The Devil Dared Me To (Stapp/Heath, 2007) is streaming on Prime Video

A frustrating morning for me as my intention was to do an ‘on this day’ post but my first four choices are either only available as digital rentals – and not my preferred local option of AroVision – or not available digitally in Aotearoa at all.
Another sign that this digital utopia we are now living in makes it easy to find something to watch but more difficult than ever to find the actual thing you want to watch.
That’s not to dismiss Chris Stapp and Matt Heath’s bogus Kiwi stuntman classic The Devil Dared Me To, but I was hoping for something … classier.

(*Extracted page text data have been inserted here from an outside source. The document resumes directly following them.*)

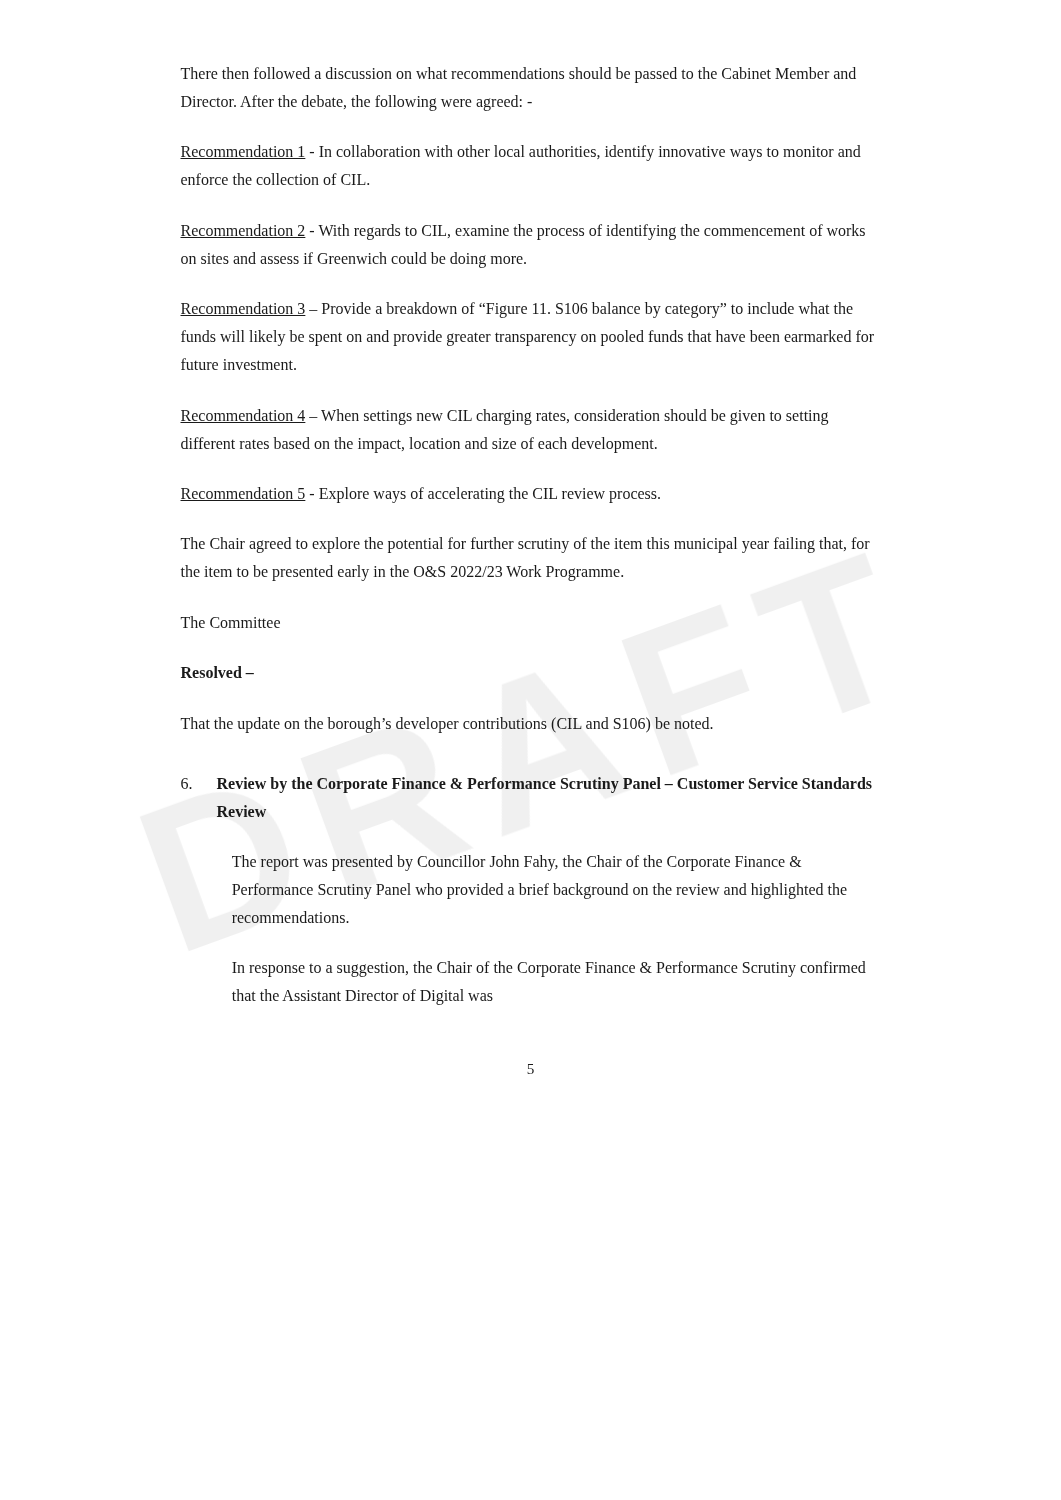DRAFT
There then followed a discussion on what recommendations should be passed to the Cabinet Member and Director. After the debate, the following were agreed: -
Recommendation 1 - In collaboration with other local authorities, identify innovative ways to monitor and enforce the collection of CIL.
Recommendation 2 - With regards to CIL, examine the process of identifying the commencement of works on sites and assess if Greenwich could be doing more.
Recommendation 3 – Provide a breakdown of “Figure 11. S106 balance by category” to include what the funds will likely be spent on and provide greater transparency on pooled funds that have been earmarked for future investment.
Recommendation 4 – When settings new CIL charging rates, consideration should be given to setting different rates based on the impact, location and size of each development.
Recommendation 5 - Explore ways of accelerating the CIL review process.
The Chair agreed to explore the potential for further scrutiny of the item this municipal year failing that, for the item to be presented early in the O&S 2022/23 Work Programme.
The Committee
Resolved –
That the update on the borough’s developer contributions (CIL and S106) be noted.
6.
Review by the Corporate Finance & Performance Scrutiny Panel – Customer Service Standards Review
The report was presented by Councillor John Fahy, the Chair of the Corporate Finance & Performance Scrutiny Panel who provided a brief background on the review and highlighted the recommendations.
In response to a suggestion, the Chair of the Corporate Finance & Performance Scrutiny confirmed that the Assistant Director of Digital was
5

In October 2007, I wrote this:
I fully intended to bring some intellectual acuity back to film commentary this week; maybe toss around terms like Mise-en-scène and cognitive dissonance; maybe name drop Bresson and his thematic austerity and formal rigour. Then I saw little Kiwi battler, The Devil Dared Me To, a hand-made low-brow entertainment from the vodka and Becks-fuelled imaginations of Back of the Y’s Chris Stapp and Matt Heath, and I realised that high-falutin’ cinema theory was destined for the back burner for another week.
Stapp plays wannabe stunt hero Randy Cam
pbell and Heath is his malevolent mentor Dick Johansonson. The Timaru Hellriders are about to collapse under the weight of invidious OSH attention and Dick’s lost nerve. Oily promoter Sheldon Snake (Dominic Bowden) bails them out so they can take on the North Island and get Campbell closer to his dream of being the first man to jump Cook Strait in a rocket car. Wildly uneven but often very, very, funny The Devil Dared Me To contains possibly the worst acting (and worst spelling) of any recent New Zealand film.It’s entirely appropriate that The Devil has come out while we are celebrating the 30th anniversary of Roger Donaldson’s Sleeping Dogs; another back yard, oily rag feature with a similar larrikin approach towards the production process.
The Devil Dared Me To is streaming on Prime Video in Aotearoa and Australia and something called Fubo in the USA.
Other titles that were released that same week in New Zealand – and therefore reviewed in that column – are Joe Wright’s Atonement (“virtually faultless”), Angelina Jolie in Michael Winterbottom’s A Mighty Heart (“assured direction … and good performances”), Jodie Foster going Death Wish in Neil Jordan’s The Brave One (“I really wanted to give it the benefit of the doubt until its absurdity and consistently poor narrative choices overcame my resistance and I simply had to hate it”) and the typically French Conversations with My Gardener.